→ The task
Show the lines below that contain the string "kadar".

/---

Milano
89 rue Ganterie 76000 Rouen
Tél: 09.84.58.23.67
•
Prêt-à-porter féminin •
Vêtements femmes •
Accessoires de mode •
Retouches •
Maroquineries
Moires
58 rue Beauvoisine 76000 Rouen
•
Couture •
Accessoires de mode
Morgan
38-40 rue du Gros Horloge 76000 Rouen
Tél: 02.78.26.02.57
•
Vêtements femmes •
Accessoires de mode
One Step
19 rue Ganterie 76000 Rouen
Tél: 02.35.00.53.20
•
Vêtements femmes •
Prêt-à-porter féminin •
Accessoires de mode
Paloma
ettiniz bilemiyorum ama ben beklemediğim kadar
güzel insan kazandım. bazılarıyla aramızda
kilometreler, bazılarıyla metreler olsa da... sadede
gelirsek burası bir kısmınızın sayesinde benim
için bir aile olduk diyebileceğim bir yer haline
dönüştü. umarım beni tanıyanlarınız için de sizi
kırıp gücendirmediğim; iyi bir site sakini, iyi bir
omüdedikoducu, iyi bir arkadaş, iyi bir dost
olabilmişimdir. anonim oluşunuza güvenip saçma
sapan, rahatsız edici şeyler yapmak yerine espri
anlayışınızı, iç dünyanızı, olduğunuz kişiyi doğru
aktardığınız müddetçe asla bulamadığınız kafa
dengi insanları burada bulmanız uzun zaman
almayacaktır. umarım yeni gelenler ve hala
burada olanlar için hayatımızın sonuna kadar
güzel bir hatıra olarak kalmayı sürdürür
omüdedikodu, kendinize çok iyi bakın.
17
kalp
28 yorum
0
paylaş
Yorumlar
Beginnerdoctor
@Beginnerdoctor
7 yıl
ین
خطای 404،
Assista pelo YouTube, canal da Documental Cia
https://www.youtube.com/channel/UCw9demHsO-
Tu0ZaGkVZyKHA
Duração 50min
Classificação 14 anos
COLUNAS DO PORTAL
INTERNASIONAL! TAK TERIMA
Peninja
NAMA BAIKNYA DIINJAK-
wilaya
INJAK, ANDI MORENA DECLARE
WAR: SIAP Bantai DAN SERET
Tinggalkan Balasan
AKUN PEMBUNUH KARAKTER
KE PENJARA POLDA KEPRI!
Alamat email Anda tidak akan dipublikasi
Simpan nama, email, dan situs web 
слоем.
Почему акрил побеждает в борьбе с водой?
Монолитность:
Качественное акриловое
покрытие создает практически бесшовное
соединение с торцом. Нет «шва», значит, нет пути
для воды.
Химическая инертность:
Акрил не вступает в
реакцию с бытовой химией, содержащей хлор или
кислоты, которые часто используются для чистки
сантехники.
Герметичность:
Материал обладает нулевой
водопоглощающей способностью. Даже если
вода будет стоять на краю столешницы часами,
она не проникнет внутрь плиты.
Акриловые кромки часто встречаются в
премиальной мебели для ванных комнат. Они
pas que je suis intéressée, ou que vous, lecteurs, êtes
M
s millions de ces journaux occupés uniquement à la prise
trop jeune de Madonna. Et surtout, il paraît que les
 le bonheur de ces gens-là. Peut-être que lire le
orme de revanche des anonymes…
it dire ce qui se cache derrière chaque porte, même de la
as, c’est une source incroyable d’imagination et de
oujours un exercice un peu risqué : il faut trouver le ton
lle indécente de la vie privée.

\---

→ Exercise solution
ettiniz bilemiyorum ama ben beklemediğim kadar
burada olanlar için hayatımızın sonuna kadar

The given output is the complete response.